During their latest episode of the VALUE: After Hours Podcast, Taylor, Carlisle, and Rasmussen discussed A Guide to Exploiting Predictable Correlations and Volatility. Here’s an excerpt from the episode:
Tobias: This might be a state secret, but how does Dan get the data for all of his bonds?
Dan: You can get a lot of data from Capital IQ. It has the 10 ten years of bonds pretty well. And then anything other than that, Bloomberg is the only really reliable. You kind of have to trade bonds, you really need Bloomberg.
Tobias: Do you want to tell us a little bit about the multi-strat fund? That’s launched or that’s just launching?

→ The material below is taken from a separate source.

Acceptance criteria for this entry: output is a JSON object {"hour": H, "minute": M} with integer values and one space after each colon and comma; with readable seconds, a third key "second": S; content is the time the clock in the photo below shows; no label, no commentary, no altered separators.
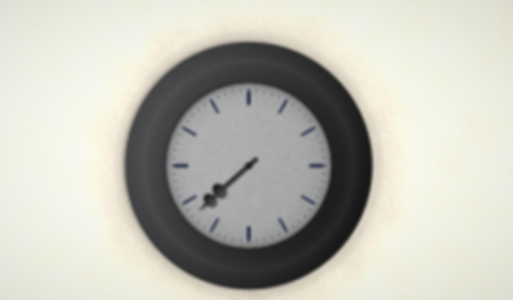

Dan: Yeah, we launched it about two years ago. We’ve changed it. We tried some things that didn’t work and then we’ve really been improving the model. But what we’ve come to is that, I think a lot of investors are very focused on expected return. You want to maximize your expected return. But expected return is also really hard to predict, as we’ve talked about. It’s really hard to know. If you take every stock and try to rank them by expected return, which is what all equity investors are trying to do, it’s really, really hard. And if you look at the R squared on factors, how well factors predict the expected return for stocks, you’re getting in the 5% to 10% R squared range. Like, it’s a real edge, but it’s a lot of noise.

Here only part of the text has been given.